*How to complete this task*
Find out how many lines in the records have the string "Rendered" in them, and state only that number.

*Given records*
______________________________

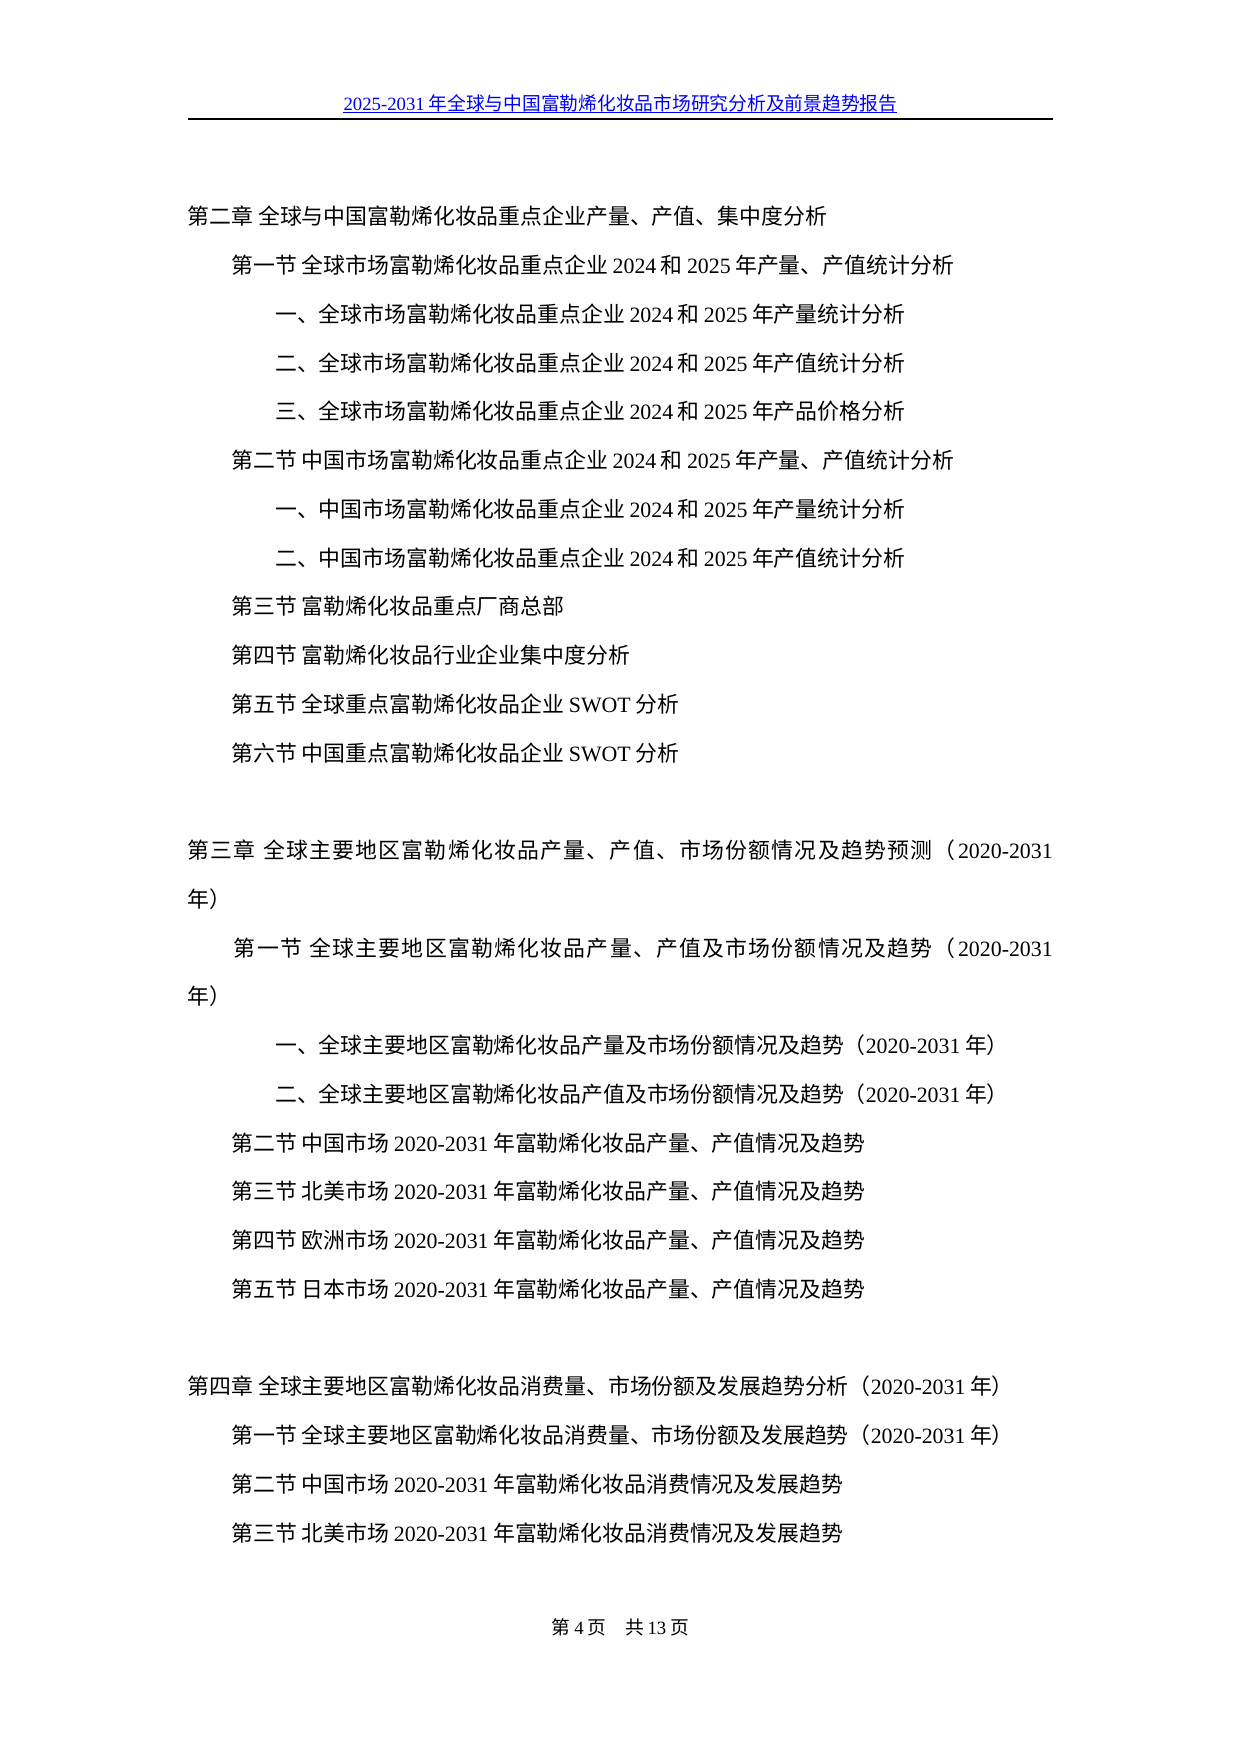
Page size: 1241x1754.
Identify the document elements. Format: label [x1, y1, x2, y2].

text [187, 150, 1053, 1548]
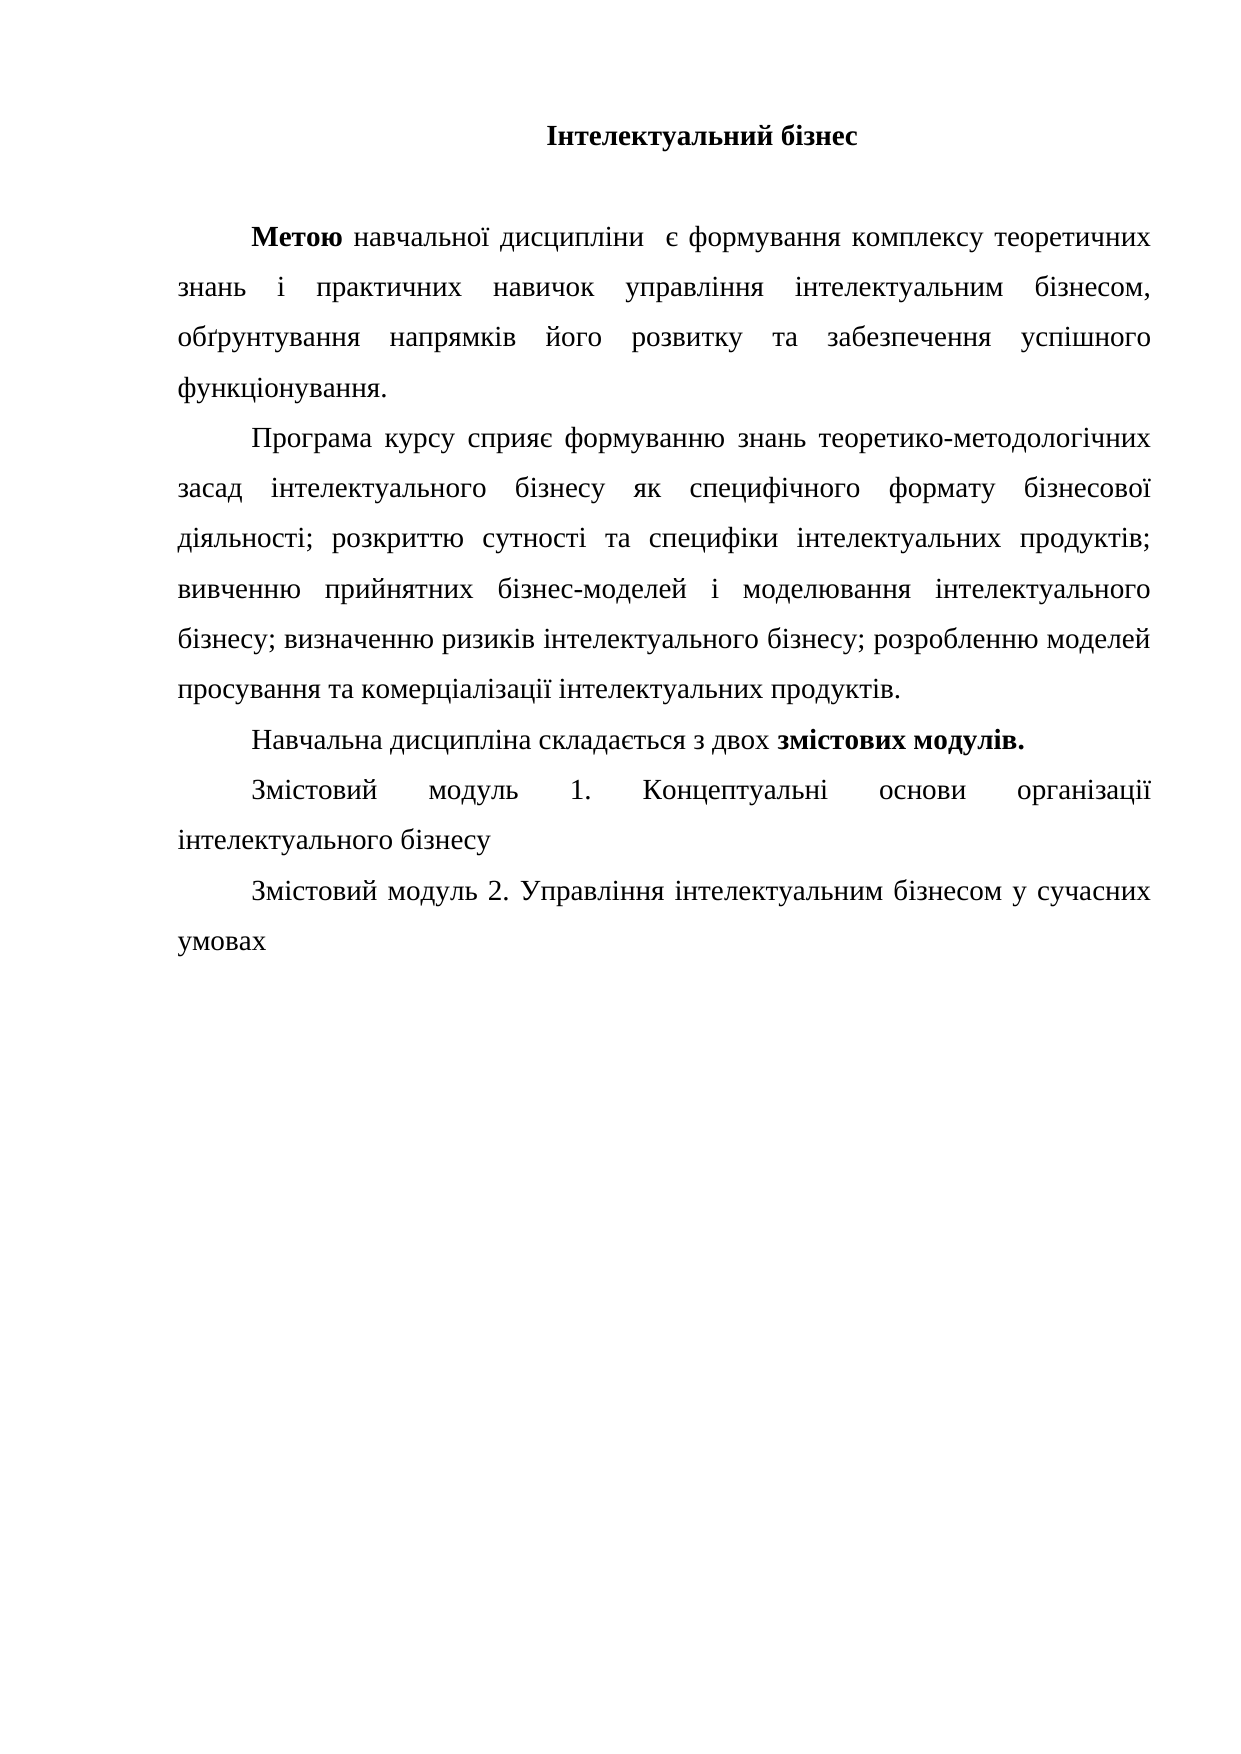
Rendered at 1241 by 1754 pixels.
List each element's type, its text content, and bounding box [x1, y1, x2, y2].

text Метою навчальної дисципліни є формування комплексу теоретичних знань і практичних навичок управління інтелектуальним бізнесом, обґрунтування напрямків його розвитку та забезпечення успішного функціонування. [177, 219, 1152, 403]
list Інтелектуальний бізнес [252, 118, 1152, 152]
text Змістовий модуль 2. Управління інтелектуальним бізнесом у сучасних умовах [177, 873, 1152, 957]
text Змістовий модуль 1. Концептуальні основи організації інтелектуального бізнесу [177, 772, 1152, 856]
text Навчальна дисципліна складається з двох змістових модулів. [177, 722, 1152, 755]
text Програма курсу сприяє формуванню знань теоретико-методологічних засад інтелектуального бізнесу як специфічного формату бізнесової діяльності; розкриттю сутності та специфіки інтелектуальних продуктів; вивченню прийнятних бізнес-моделей і моделювання інтелектуального бізнесу; визначенню ризиків інтелектуального бізнесу; розробленню моделей просування та комерціалізації інтелектуальних продуктів. [177, 420, 1152, 705]
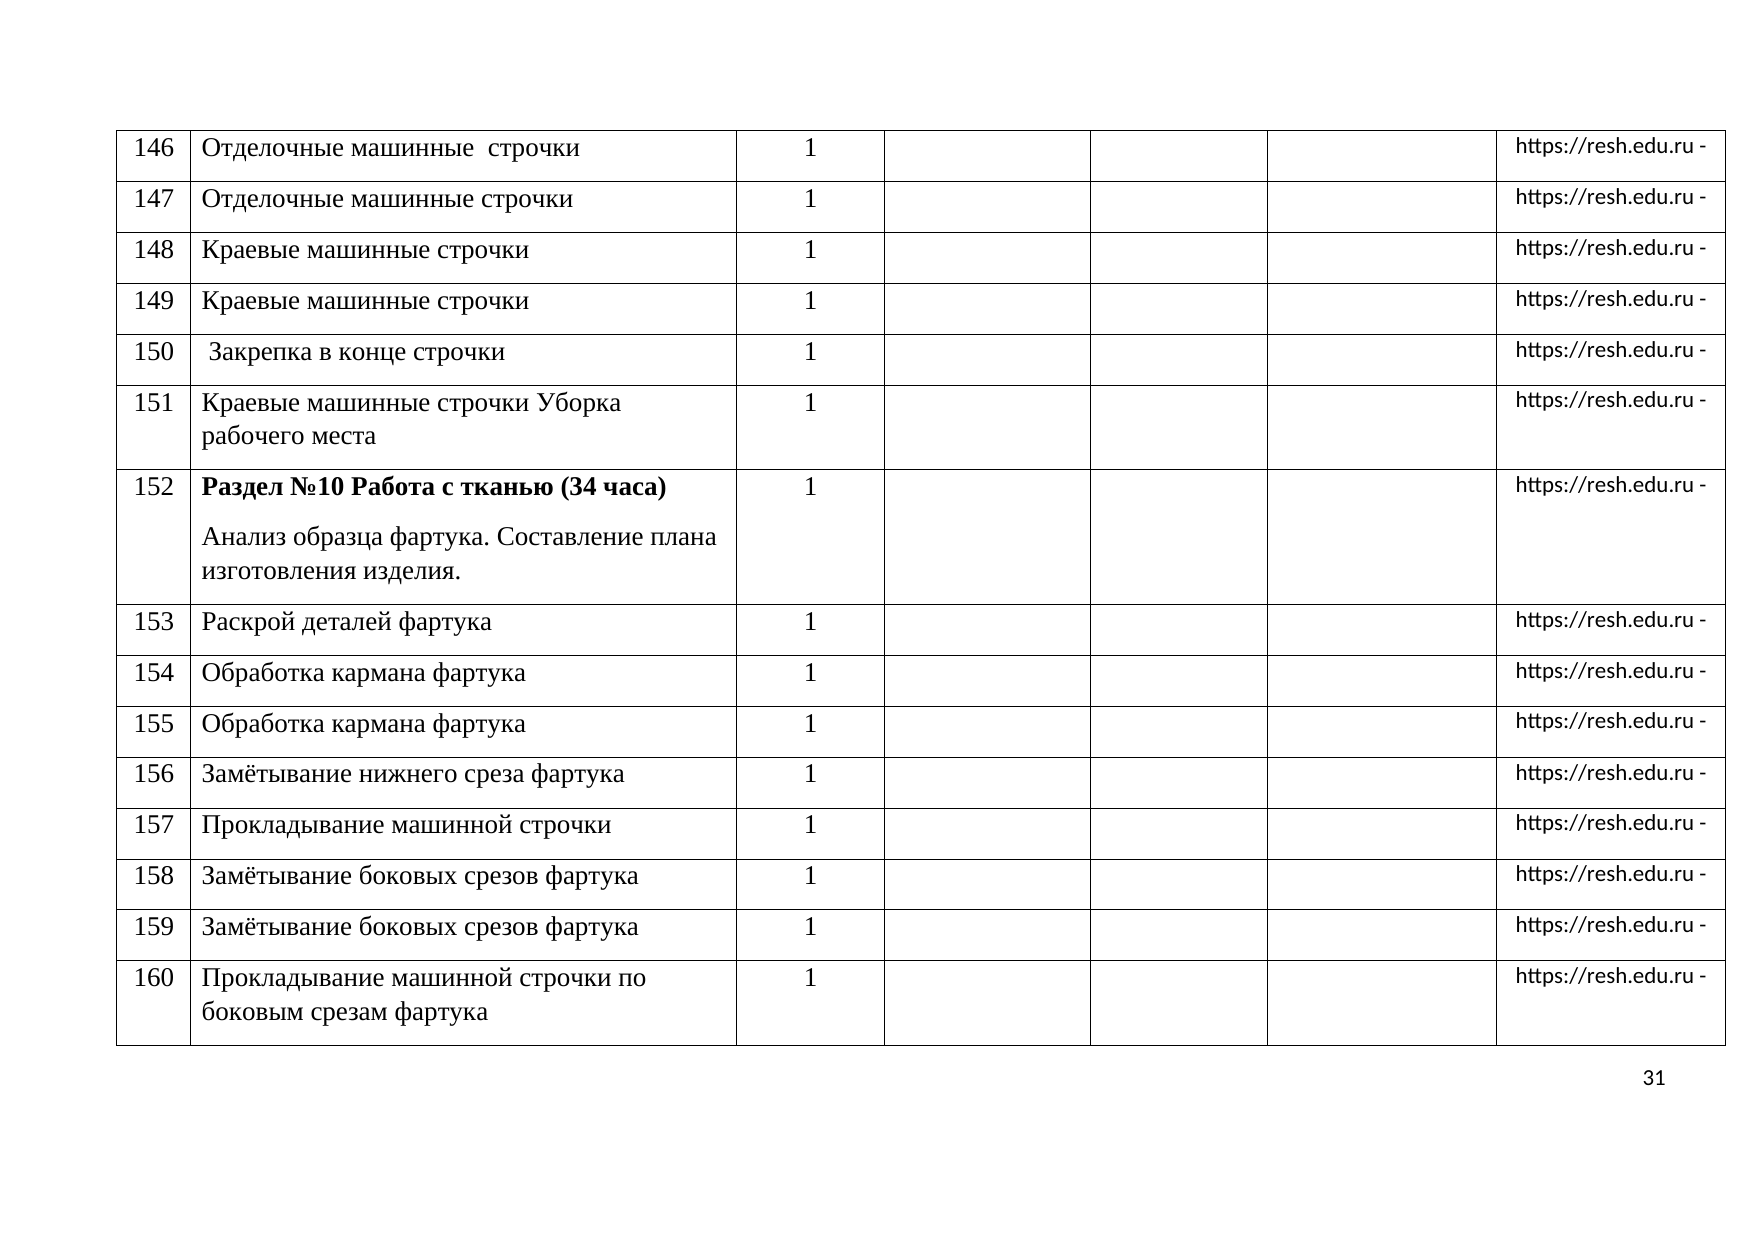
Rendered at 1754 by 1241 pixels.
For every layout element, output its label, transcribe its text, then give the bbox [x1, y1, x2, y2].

______________________________

*Answer below*
2